To return to the Kavanaugh example, one might see the rage he expressed when he responded to the charge of sexual assault in the Senate hearings as revealing his true self. To many observers this outburst displayed a self that was, in one reporter’s words, “unhinged.” But, setting aside whether he provided the literal truth (40% of Republicans told a poll that Kavanaugh had not told the whole truth), others saw in Kavanaugh’s outburst an authenticity of righteous indignation, an anger, another “screw you” that any honest man falsely accused would display. Ironically, but consistent with Grazian’s point about performing authenticity, Kavanaugh had to be coached to be authentic in that way, to let loose his presumably real self.[6]
So we arrive at a point in which apparent authenticity trumps (so to speak) seeming hypocrisy even when the latter might serve higher purposes. Seekers of authenticity prefer real native food even if it not not as tasty as colonized versions, prefer frank revelations from the heart even if they might damage a relationship, and prefer the frankness of a bigot than the diplomacy of a peacemaker. Aside from whether the premises of the authenticity search were even valid, we must ask, At what price for others? To thine own self be true, as Polonius really meant it.
NOTES
[1] This trend can be seen in three data sources I examined:
(a) The Google nGram program. Between c. 1900 and c. 2000, the representation in American books of the phrases “true me” and “true self,” increased 75%; “real me” and “real self” 24%; and “authentic me” and “authentic self” 175%. In contrast, “better me” and “better self” dropped in proportional representation by 65%.

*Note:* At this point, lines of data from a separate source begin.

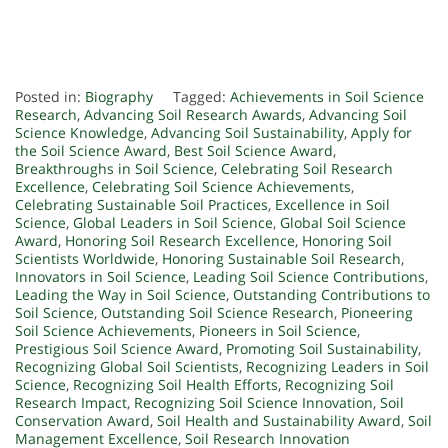
Posted in:
Biography
Tagged:
Achievements in Soil Science
Research
,
Advancing Soil Research Awards
,
Advancing Soil
Science Knowledge
,
Advancing Soil Sustainability
,
Apply for
the Soil Science Award
,
Best Soil Science Award
,
Breakthroughs in Soil Science
,
Celebrating Soil Research
Excellence
,
Celebrating Soil Science Achievements
,
Celebrating Sustainable Soil Practices
,
Excellence in Soil
Science
,
Global Leaders in Soil Science
,
Global Soil Science
Award
,
Honoring Soil Research Excellence
,
Honoring Soil
Scientists Worldwide
,
Honoring Sustainable Soil Research
,
Innovators in Soil Science
,
Leading Soil Science Contributions
,
Leading the Way in Soil Science
,
Outstanding Contributions to
Soil Science
,
Outstanding Soil Science Research
,
Pioneering
Soil Science Achievements
,
Pioneers in Soil Science
,
Prestigious Soil Science Award
,
Promoting Soil Sustainability
,
Recognizing Global Soil Scientists
,
Recognizing Leaders in Soil
Science
,
Recognizing Soil Health Efforts
,
Recognizing Soil
Research Impact
,
Recognizing Soil Science Innovation
,
Soil
Conservation Award
,
Soil Health and Sustainability Award
,
Soil
Management Excellence
,
Soil Research Innovation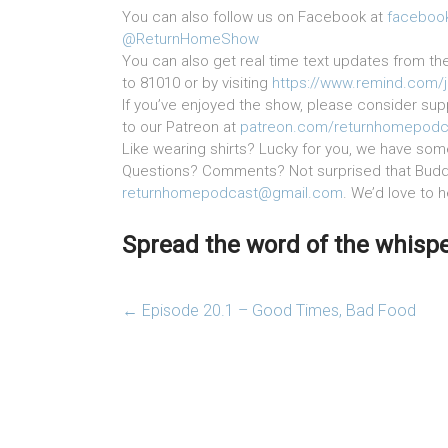
You can also follow us on Facebook at
faceboo
@ReturnHomeShow
You can also get real time text updates from th
to 81010 or by visiting
https://www.remind.com/
If you’ve enjoyed the show, please consider supp
to our Patreon at
patreon.com/returnhomepodc
Like wearing shirts? Lucky for you, we have som
Questions? Comments? Not surprised that Buddy
returnhomepodcast@gmail.com
. We’d love to 
Spread the word of the whisper
←
Episode 20.1 – Good Times, Bad Food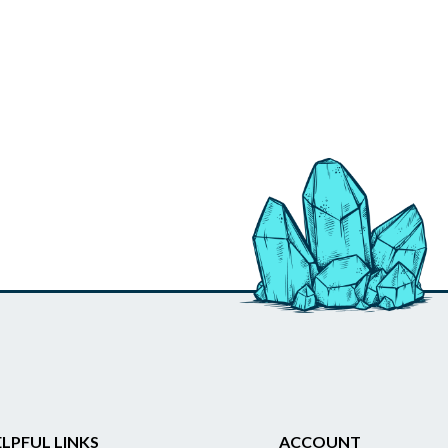
LPFUL LINKS
ACCOUNT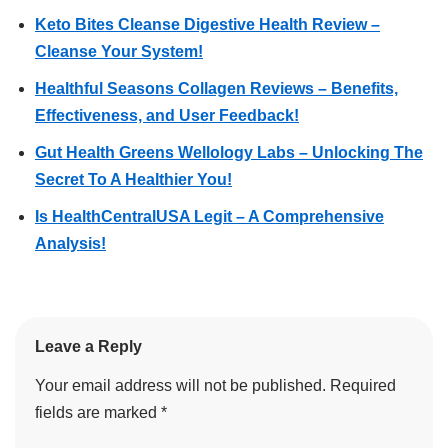
Keto Bites Cleanse Digestive Health Review –
Cleanse Your System!
Healthful Seasons Collagen Reviews – Benefits,
Effectiveness, and User Feedback!
Gut Health Greens Wellology Labs – Unlocking The
Secret To A Healthier You!
Is HealthCentralUSA Legit – A Comprehensive
Analysis!
Leave a Reply
Your email address will not be published.
Required
fields are marked
*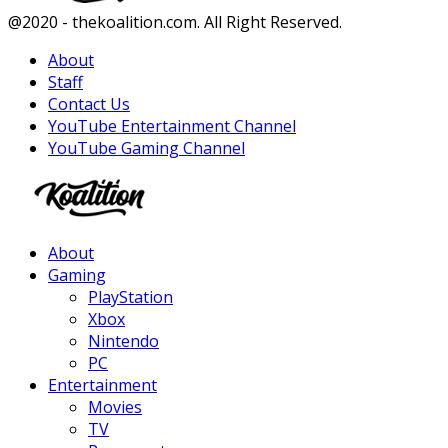
Facebook
Twitter
Instagram
Youtube
@2020 - thekoalition.com. All Right Reserved.
About
Staff
Contact Us
YouTube Entertainment Channel
YouTube Gaming Channel
Facebook
Twitter
Instagram
Youtube
About
Gaming
PlayStation
Xbox
Nintendo
PC
Entertainment
Movies
TV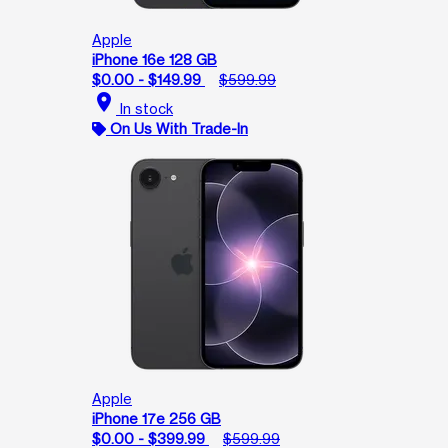
Apple
iPhone 16e 128 GB
$0.00 - $149.99
$599.99
location_on
In stock
On Us With Trade-In
Apple
iPhone 17e 256 GB
$0.00 - $399.99
$599.99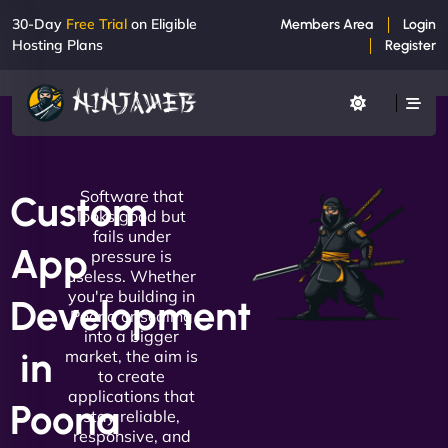
30-Day
Free Trial
on Eligible
Members Area
Login
Hosting Plans
Register
Software that
Custom
looks good but
fails under
App
pressure is
useless. Whether
you're building in
Development
Poona or scaling
into a bigger
in
market, the aim is
to create
applications that
Poona
stay reliable,
responsive, and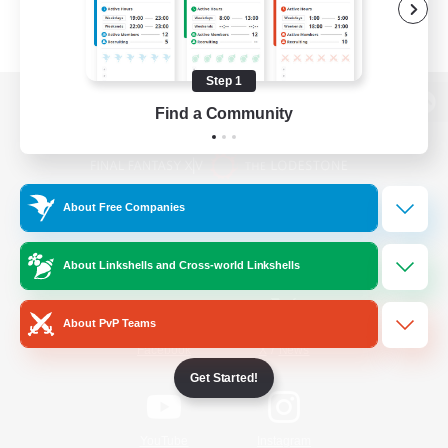
Step 1
Find a Community
View desktop version of the Lodestone
About Free Companies
Game Download
About Linkshells and Cross-world Linkshells
Official Information
About PvP Teams
/
Facebook
X
News
Get Started!
YouTube
Instagram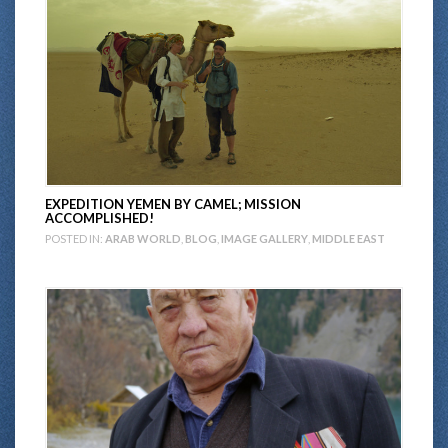
EXPEDITION YEMEN BY CAMEL; MISSION
ACCOMPLISHED!
POSTED IN:
ARAB WORLD
,
BLOG
,
IMAGE GALLERY
,
MIDDLE EAST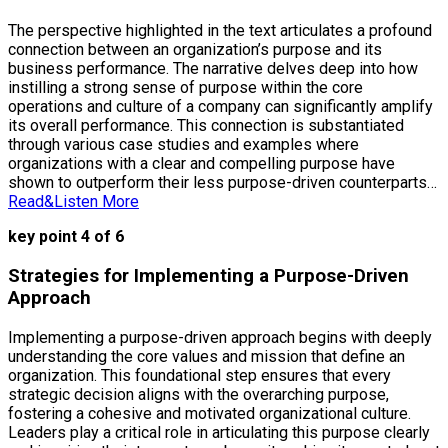
The perspective highlighted in the text articulates a profound
connection between an organization’s purpose and its
business performance. The narrative delves deep into how
instilling a strong sense of purpose within the core
operations and culture of a company can significantly amplify
its overall performance. This connection is substantiated
through various case studies and examples where
organizations with a clear and compelling purpose have
shown to outperform their less purpose-driven counterparts…
Read&Listen More
key point 4 of 6
Strategies for Implementing a Purpose-Driven
Approach
Implementing a purpose-driven approach begins with deeply
understanding the core values and mission that define an
organization. This foundational step ensures that every
strategic decision aligns with the overarching purpose,
fostering a cohesive and motivated organizational culture.
Leaders play a critical role in articulating this purpose clearly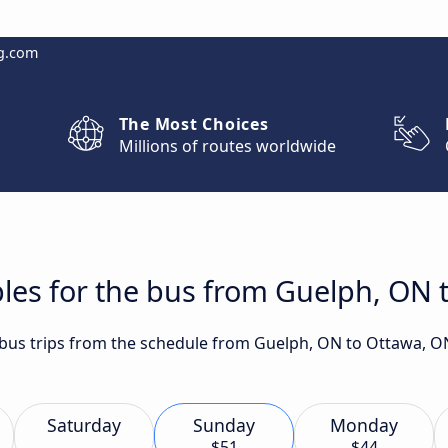
g.com
The Most Choices
Millions of routes worldwide
les for the bus from Guelph, ON 
t bus trips from the schedule from Guelph, ON to Ottawa, O
Saturday
Sunday
Monday
$51
$44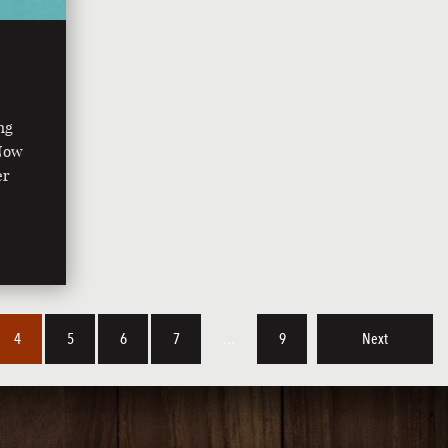
ng
 Now
er
4
5
6
7
…
9
Next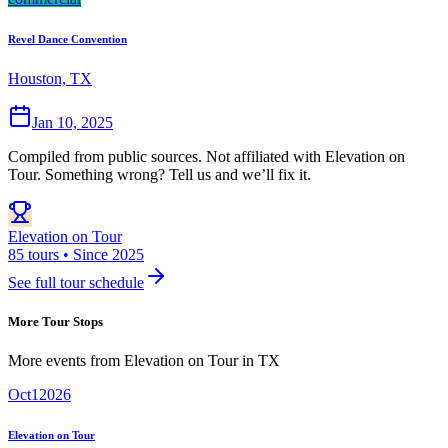
Revel Dance Convention
Houston, TX
Jan 10, 2025
Compiled from public sources. Not affiliated with Elevation on
Tour. Something wrong? Tell us and we’ll fix it.
Elevation on Tour
85 tours • Since 2025
See full tour schedule
More Tour Stops
More events from
Elevation on Tour
in
TX
Oct
1
2026
Elevation on Tour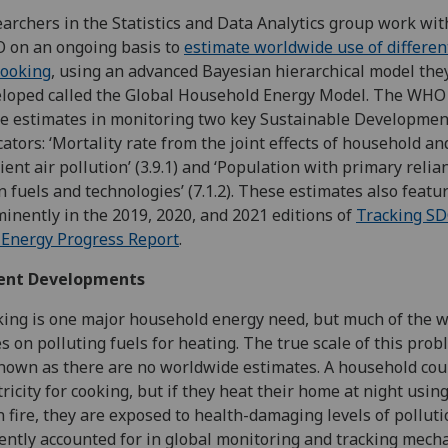
archers in the Statistics and Data Analytics group work wit
 on an ongoing basis to
estimate worldwide use of differen
cooking
, using an advanced Bayesian hierarchical model the
loped called the Global Household Energy Model. The WHO
e estimates in monitoring two key Sustainable Developmen
cators: ‘Mortality rate from the joint effects of household an
ent air pollution’ (3.9.1) and ‘Population with primary relia
n fuels and technologies’ (7.1.2). These estimates also featu
inently in the 2019, 2020, and 2021 editions of
Tracking SD
Energy Progress Report
.
ent Developments
ing is one major household energy need, but much of the w
es on polluting fuels for heating. The true scale of this prob
own as there are no worldwide estimates. A household cou
tricity for cooking, but if they heat their home at night usin
 fire, they are exposed to health-damaging levels of polluti
ently accounted for in global monitoring and tracking mech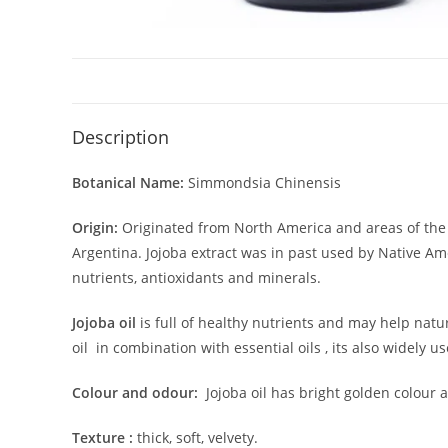
Description
Botanical Name:
Simmondsia Chinensis
Origin:
Originated from North America and areas of the 
Argentina. Jojoba extract was in past used by Native Ame
nutrients, antioxidants and minerals.
Jojoba oil
is
full of healthy nutrients and may help
natur
oil in combination with essential oils , its also widely
Colour and odour:
Jojoba oil has bright golden colour a
Texture :
thick, soft, velvety.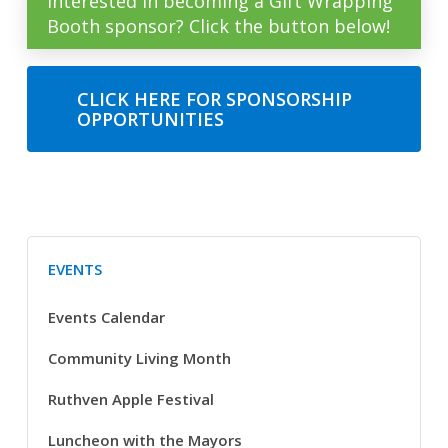
Interested in becoming a Gift Wrapping
Booth sponsor? Click the button below!
CLICK HERE FOR SPONSORSHIP
OPPORTUNITIES
EVENTS
Events Calendar
Community Living Month
Ruthven Apple Festival
Luncheon with the Mayors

(b) I compared the adjectives applied to the nouns “self” and “me” in the New York Times in the 20 years around 1900 to those in the 20 years around 2000. As a proportion of all stories using the word “self,” the modifiers authentic, true, or real rose about 10 percent, while the proportion with the adjective better dropped by over half. The proportion of stories attaching the adjectives authentic, true, or real in front of “me” rose 200 percent, while the proportion attaching better dropped 20 percent.
(c) The phrase “authentic self” appeared in about 1,400 academic articles in the 1980s; 4,000 in the 1990s; 12,000 in the 2000s; and 18,000 so far in the 2010s. The counts for “better self” also rose (as did the number of articles in general) but at a slower rate, 9-fold from 2,200 to 19,600, compared to 13-fold for authentic (calculated from Google Scholar).
[2] E.g., Bjorklund, Interpreting the Self; Wood and Lurcher, The Development of a Postmodern Self; Thomson, In Conflict No Longer; Veroff et al, The Inner American.
[3] E.g., Gino et al, “The Moral Value of Authenticity”; Schlegel and Hicks, “The True Self and Psychological Health”; Hahl, et al, “Why Elites Love Authentic Lowbrow Culture.”
[4] E.g., here, here, here, and here.
[5] Interestingly, poll data show that viewers of the 2016 debates were as likely or more likely to say that Clinton was more authentic in the debates than Trump (iPoll data from the Roper Center).
[6] From the New York Times: “Had the hearing ended there [after the accuser’s testimony], some senators said, Kavanaugh might not have had a chance. … But [White House Counsel] McGahn … told the judge this was no longer about judicial philosophy. He needed to be authentic [emphasis added]. It was his time to speak, in his own words. Kavanaugh got the message. He walked to the witness table, adjusted his nameplate and — alternating between angry outbursts and stifled sobs — told the committee he was innocent … He’s crushing it, texted one staffer to another. It was risky strategy that created a partisan Rorschach test. Democrats saw Kavanaugh as unhinged, hysterical …. Republicans were thrilled, seeing a counterpunch from a qualified nominee unjustly accused.”